La société [17] ayant été à tort mise en cause dans le présent litige, il est justifié de condamner Me [G] à lui payer la somme de 1 000 euros au titre de l’article 700 du code de procédure civile. Me [G] supportera également les dépens afférents à cette mise en cause.
Pour le surplus et à ce stade de la procédure, il n’apparaît pas inéquitable de laisser à chacune des parties la charge de ses propres frais irrépétibles.
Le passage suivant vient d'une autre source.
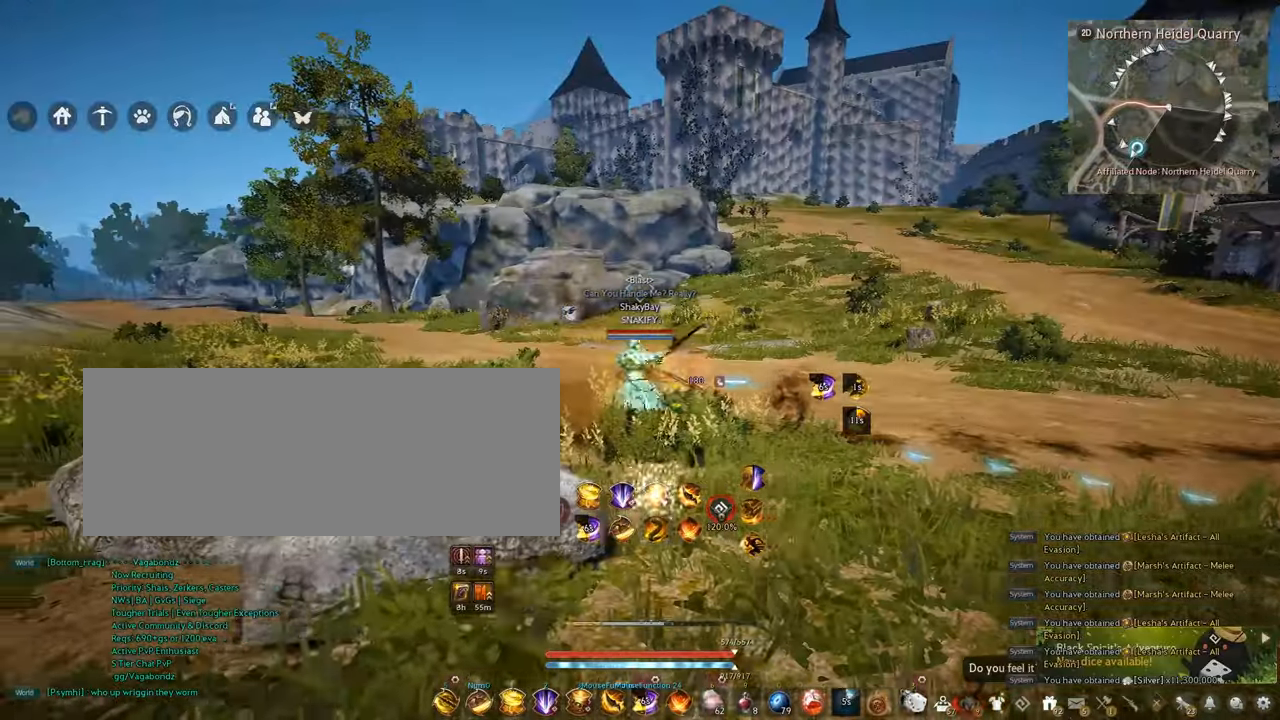
{"keys": ["a"], "mouse": [], "events": [[200, "c", "down"], [334, "c", "up"]]}
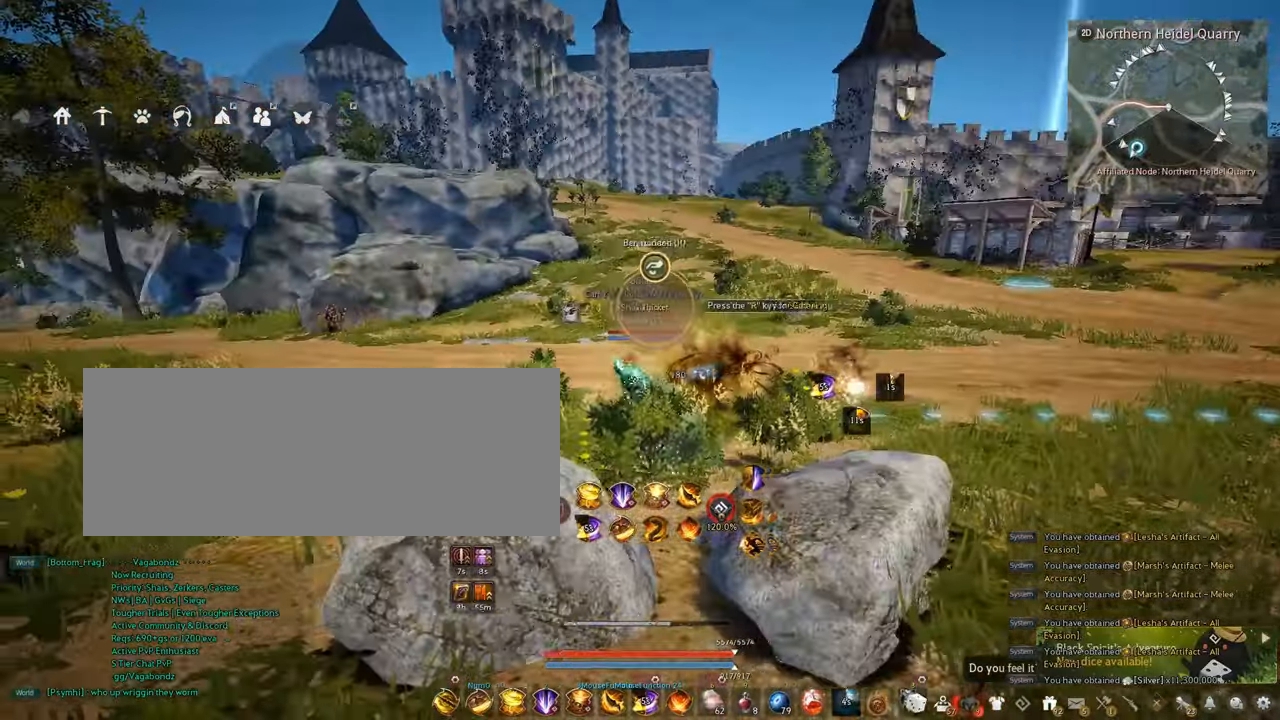
{"keys": ["a", "w"], "mouse": [], "events": [[100, "w", "down"]]}
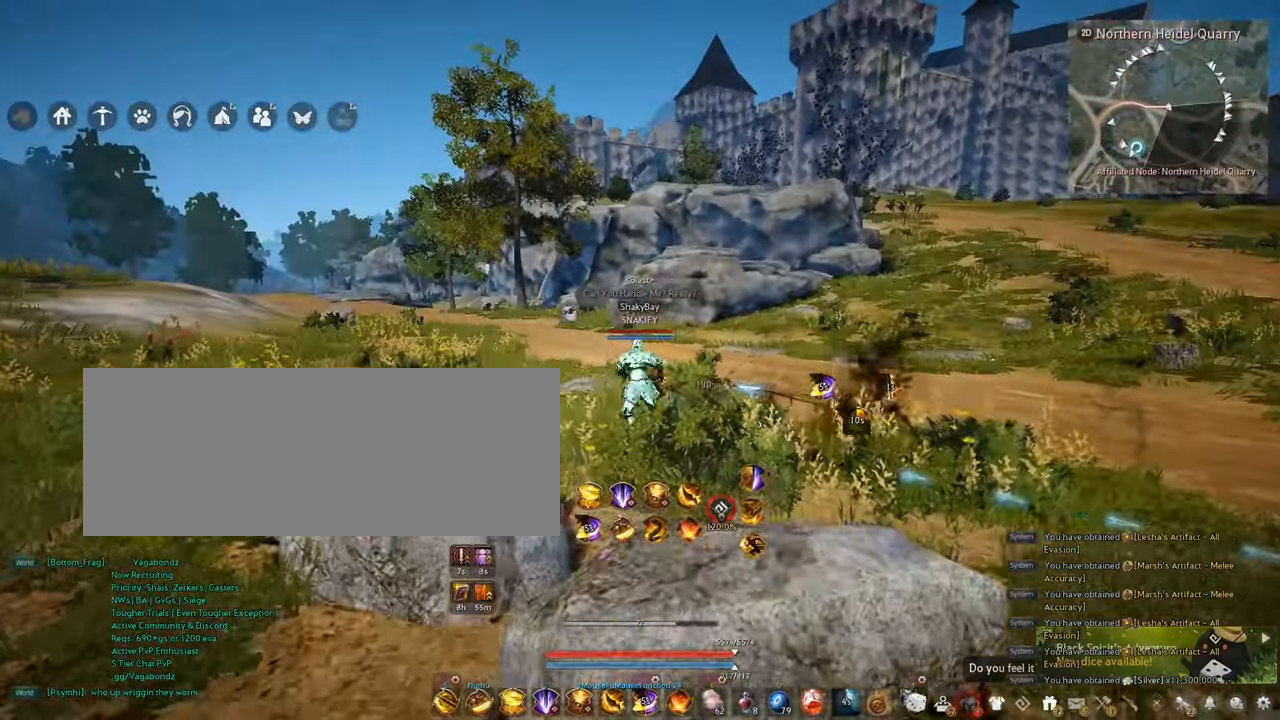
{"keys": ["a", "w"], "mouse": [], "events": []}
Me [G] et la société [16] seront en conséquence déboutées de leur demande de ce chef.
Les dépens autres que ceux relatifs à la mise en cause de la société [17] seront réservés.
PAR CES MOTIFS :
Le juge de la mise en état, statuant publiquement, par ordonnance contradictoire, en premier ressort et prononcée par mise à disposition au greffe,
ORDONNE la jonction de la procédure enregistrée sous le n° RG 25/00768 avec la procédure enregistrée sous le n° RG 23/02180, l’affaire étant désormais appelée sous ce seul numéro ;
CONSTATE le désistement d’instance de Me [G] à l’égard de la société [17] ;
DÉCLARE ce désistement parfait ;
CONDAMNE Me [G] à payer à la société [17] la somme de 1 000 € (mille euros) au titre de l’article 700 du code de procédure civile ;
REJETTE la fin de non-recevoir soulevée par la société [16] et dit n’y avoir lieu de mettre celle-ci hors de cause ;
DÉBOUTE la société [16] de sa demande au titre de l’article 700 du code de procédure civile dirigée contre Me [G] ;
DÉBOUTE Me [G] de sa demande au titre de l’article 700 du code de procédure civile dirigée contre la société [16] ;
RENVOIE la présente affaire à la mise en état du 12 mars 2026 pour les conclusions au fond de Me Stéphane Tanguy, avocat de la société [16] ;
RÉSERVE les dépens, à l’exception de ceux relatifs à la mise en cause de la société [17] qui resteront à la charge de Me [G].
Ordonnance rendue par mise à disposition le VINGT DEUX DECEMBRE DEUX MIL VINGT CINQ, après débats à l’audience du 27/10/2025, à l’issue de laquelle il a été indiqué que la décision serait rendue le 22 Décembre 2025.